What will possibly be left for you to talk about with your fellow-employees once National Cyber Security Awareness Month (NCSAM) rolls around this October? Since Mid-March of 2020, every day has been cyber-awareness month for stressed-out end users and corporate cybersecurity teams.
If you work in security, you’ve probably spent the last 20 months gently – and repeatedly — reminding your suddenly-remote workforce about the dangers of phishing e-mails and the evils of public wi-fi. As COVID-19 drove more and more employees to work from home, you’ve also probably banged the drum over and over again about why employees shouldn’t discuss sensitive topics on poorly-secured videoconferencing platforms. You may have even sent out “all-employee” e-mail reminders about the risks of working in the presence of their always-listening smart speaker or even their own eavesdropping kids. So…good luck coming up with something fresh for NCSAM this year, my security-team friends.
But here’s a modest proposal: this October, instead of focusing your security awareness efforts yet again on end-users, why not put your energy into “managing up” — and making senior leaders and other “security program influencers” the primary target of your educational outreach?

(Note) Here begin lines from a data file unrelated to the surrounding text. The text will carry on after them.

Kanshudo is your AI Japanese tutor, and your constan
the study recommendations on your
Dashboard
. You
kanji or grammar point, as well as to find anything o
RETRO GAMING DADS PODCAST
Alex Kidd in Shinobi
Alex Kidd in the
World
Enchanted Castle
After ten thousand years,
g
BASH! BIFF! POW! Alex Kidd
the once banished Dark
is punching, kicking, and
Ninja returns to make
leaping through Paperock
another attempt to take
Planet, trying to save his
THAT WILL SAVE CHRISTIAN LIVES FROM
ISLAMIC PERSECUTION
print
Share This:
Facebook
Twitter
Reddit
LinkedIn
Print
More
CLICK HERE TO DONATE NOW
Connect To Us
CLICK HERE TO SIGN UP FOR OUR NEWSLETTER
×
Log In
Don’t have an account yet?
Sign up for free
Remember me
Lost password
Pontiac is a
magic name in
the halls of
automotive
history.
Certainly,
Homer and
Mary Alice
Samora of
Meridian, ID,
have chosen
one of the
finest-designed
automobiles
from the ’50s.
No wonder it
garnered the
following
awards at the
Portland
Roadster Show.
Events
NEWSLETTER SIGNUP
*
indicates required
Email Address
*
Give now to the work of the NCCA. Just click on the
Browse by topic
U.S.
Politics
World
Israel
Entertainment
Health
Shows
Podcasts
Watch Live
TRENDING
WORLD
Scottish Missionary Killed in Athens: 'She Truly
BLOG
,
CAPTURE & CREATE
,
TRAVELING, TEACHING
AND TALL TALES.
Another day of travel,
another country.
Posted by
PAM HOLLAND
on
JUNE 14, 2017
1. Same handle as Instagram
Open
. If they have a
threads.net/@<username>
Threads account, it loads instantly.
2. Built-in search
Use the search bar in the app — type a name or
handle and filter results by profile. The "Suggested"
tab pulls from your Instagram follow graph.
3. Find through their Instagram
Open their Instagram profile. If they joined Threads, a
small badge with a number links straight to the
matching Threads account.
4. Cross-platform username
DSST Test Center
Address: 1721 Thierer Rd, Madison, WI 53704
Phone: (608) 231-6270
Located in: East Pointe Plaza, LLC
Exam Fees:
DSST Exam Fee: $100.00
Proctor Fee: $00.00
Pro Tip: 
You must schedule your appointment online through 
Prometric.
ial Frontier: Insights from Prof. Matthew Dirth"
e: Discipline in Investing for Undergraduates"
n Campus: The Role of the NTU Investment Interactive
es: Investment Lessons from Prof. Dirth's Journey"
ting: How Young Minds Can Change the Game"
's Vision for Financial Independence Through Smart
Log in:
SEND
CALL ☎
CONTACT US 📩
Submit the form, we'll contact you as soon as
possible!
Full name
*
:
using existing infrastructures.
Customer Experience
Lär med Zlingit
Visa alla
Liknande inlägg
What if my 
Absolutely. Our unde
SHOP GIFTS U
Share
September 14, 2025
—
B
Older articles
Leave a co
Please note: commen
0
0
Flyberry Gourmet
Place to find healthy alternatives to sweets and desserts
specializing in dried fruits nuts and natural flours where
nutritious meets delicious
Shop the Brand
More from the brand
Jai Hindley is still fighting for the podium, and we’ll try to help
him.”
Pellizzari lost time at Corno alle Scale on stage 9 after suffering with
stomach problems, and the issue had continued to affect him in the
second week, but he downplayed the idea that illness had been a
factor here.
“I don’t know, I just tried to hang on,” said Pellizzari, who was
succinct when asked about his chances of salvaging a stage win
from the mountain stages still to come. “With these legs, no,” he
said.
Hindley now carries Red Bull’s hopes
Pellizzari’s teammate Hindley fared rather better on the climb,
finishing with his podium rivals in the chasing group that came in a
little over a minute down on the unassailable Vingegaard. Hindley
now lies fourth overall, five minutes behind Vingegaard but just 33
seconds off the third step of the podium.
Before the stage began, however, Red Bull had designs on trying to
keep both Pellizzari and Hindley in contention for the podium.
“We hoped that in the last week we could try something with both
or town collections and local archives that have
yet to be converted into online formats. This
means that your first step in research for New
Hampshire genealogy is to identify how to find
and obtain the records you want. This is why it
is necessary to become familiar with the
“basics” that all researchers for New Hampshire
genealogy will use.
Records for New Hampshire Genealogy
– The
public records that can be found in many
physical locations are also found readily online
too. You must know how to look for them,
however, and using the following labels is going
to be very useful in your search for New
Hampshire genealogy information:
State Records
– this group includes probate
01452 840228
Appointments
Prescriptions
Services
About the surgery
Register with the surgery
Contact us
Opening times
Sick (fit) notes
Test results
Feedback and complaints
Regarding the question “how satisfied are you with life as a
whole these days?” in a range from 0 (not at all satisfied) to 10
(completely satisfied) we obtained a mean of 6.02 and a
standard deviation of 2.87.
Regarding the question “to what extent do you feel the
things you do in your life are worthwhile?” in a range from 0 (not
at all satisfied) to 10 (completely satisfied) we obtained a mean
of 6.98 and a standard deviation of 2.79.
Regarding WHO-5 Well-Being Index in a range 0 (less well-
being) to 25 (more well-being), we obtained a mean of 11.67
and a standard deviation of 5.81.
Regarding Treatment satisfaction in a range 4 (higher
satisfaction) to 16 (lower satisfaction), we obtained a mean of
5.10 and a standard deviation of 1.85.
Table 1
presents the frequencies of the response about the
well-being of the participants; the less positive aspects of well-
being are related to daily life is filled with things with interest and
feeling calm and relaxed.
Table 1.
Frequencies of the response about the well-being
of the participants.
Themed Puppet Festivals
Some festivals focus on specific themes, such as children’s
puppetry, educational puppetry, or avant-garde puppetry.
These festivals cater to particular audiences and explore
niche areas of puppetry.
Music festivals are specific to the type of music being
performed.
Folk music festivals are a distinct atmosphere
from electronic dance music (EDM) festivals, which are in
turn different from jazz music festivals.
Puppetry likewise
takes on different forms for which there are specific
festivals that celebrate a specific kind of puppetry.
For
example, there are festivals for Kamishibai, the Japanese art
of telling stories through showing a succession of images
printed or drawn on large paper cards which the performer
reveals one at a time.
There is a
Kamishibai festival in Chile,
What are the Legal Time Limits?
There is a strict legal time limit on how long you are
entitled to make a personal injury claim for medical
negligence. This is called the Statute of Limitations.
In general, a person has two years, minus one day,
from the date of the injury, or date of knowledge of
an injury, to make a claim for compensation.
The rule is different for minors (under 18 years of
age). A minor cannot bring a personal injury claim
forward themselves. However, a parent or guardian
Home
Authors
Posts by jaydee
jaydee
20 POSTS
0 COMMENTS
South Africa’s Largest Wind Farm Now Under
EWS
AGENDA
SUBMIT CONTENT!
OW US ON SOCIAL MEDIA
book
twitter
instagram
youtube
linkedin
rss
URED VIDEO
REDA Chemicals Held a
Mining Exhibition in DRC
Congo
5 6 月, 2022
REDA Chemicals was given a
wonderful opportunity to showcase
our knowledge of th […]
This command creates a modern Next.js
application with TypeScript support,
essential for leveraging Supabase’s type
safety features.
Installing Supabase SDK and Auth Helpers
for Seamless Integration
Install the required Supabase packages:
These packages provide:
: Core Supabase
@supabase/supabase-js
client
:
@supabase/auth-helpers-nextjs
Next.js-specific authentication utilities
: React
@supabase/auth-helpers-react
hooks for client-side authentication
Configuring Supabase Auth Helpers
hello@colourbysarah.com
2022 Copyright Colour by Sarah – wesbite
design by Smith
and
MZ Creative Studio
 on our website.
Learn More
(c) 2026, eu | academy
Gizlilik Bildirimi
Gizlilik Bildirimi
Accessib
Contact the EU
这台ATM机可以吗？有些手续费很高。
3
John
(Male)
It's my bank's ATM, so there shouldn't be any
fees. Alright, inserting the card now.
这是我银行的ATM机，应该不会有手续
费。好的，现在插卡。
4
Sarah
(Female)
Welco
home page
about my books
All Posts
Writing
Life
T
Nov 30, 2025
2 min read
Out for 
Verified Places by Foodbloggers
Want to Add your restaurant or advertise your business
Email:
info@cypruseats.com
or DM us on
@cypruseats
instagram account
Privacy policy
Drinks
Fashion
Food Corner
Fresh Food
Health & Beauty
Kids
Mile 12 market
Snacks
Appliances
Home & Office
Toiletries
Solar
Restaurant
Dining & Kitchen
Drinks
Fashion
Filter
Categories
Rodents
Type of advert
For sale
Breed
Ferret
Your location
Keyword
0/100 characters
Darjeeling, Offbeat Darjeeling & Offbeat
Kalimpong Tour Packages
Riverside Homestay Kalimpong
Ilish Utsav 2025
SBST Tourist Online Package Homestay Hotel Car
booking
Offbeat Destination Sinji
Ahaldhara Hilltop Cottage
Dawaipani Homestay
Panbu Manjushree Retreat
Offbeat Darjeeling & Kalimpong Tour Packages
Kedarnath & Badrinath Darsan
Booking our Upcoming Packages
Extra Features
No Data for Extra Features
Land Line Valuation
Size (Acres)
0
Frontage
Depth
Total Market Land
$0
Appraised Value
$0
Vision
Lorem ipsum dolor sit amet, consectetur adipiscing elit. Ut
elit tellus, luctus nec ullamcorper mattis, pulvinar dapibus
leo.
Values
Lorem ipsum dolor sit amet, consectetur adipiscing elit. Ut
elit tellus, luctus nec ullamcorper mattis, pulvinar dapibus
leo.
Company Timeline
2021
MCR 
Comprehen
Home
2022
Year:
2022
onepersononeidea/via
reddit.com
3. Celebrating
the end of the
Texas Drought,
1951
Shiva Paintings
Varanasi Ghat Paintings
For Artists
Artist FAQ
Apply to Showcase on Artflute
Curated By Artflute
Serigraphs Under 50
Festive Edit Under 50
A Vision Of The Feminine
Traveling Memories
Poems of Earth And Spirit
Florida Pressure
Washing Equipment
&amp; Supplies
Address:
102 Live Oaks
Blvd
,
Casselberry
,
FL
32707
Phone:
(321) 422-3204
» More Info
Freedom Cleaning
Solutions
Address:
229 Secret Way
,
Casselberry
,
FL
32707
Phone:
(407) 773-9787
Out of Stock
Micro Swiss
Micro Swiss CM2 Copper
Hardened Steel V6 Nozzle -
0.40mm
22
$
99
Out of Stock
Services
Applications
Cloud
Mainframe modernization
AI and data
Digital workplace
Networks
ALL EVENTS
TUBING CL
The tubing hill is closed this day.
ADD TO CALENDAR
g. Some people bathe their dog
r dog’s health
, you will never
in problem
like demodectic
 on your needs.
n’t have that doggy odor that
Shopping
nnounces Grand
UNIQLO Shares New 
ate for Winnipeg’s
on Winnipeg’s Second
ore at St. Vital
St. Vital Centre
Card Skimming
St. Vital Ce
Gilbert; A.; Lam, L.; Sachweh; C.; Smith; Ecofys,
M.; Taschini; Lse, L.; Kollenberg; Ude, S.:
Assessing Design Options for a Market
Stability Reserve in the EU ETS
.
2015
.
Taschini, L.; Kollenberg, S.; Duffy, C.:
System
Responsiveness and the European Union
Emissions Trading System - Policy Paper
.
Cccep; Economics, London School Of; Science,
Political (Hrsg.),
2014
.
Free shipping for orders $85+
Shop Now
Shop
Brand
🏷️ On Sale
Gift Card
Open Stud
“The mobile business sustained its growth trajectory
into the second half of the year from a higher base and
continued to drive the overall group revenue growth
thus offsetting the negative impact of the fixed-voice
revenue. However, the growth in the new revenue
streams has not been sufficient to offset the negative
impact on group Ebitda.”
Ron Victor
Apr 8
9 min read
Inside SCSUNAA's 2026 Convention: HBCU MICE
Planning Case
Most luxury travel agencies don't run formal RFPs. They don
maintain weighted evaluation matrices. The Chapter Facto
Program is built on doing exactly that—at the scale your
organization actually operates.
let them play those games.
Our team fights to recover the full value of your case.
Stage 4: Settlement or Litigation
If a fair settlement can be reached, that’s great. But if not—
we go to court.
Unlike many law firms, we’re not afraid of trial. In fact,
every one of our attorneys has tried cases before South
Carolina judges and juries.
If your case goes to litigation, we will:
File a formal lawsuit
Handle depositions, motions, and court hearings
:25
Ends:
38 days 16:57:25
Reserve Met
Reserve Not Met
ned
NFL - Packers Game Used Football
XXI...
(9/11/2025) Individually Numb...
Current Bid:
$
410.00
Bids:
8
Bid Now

“Security program influencers” are the people who influence security budgets and priorities, who “own” business processes that can bring risk to the organization, and who will play an important role (whether they know it or not) when and if your company finds itself on the wrong end of a ransomware attack or a major compromise.
Here are two areas where you can influence the security influencers in your organization this October:
- Incident preparedness: When was the last time your organization dusted off its incident response plan and actually practiced it? This October, bring together (virtually, of course) the stakeholders and leaders who are (or should be) part of your incident response plan: key business line managers, Legal, HR, Communications, as well as your IT and security colleagues. Verizon’s Incident Preparedness and Readiness Report found that only 57 percent of incident response playbooks are actually “rehearsed” annually, and many don’t even describe the roles that “non-IT” managers and executives play during a cyber crisis. Get your key security program influencers into a Zoom-room for a tabletop exercise and take good notes about what went right — and what went painfully wrong. And then update your response plan and schedule the next practice session.
- Error reduction: Some business-line managers may be reluctant to change their processes because “we’ve always done it that way,” but those processes may be leading to errors that result in data-leakage or stolen credentials. Verizon’s 2021 Data Breach Investigations Report shows that “errors” – misdirected e-mails, misconfigured permissions to shared folders and the like – are one of three root causes in a large majority of data breaches. Can e-mailing sensitive information to customers be replaced with a secure portal? Do you really need to have certain information sent or received by fax? (True story – earlier this year my kid needed to see a specialist at a local hospital, and they would only take our referral information via fax…fax! Which we sent three times – and was lost THREE times before it landed in the right hands. Lots of personal health information on that piece of paper.) Challenge your organization’s business line managers to put their processes under some overdue cybersecurity scrutiny.
Yes, you still need to communicate with end-users this coming National Cyber Security Awareness Month. But given how often you’ve already wagged your awareness-finger at your organization’s employees since mid-March of 2020, why not turn your attention to the execs and other senior leaders this time around? (And don’t forget to make the rest of the organization aware that you’re taking this approach. They’ll appreciate knowing that you’re badgering the bigshots, too.)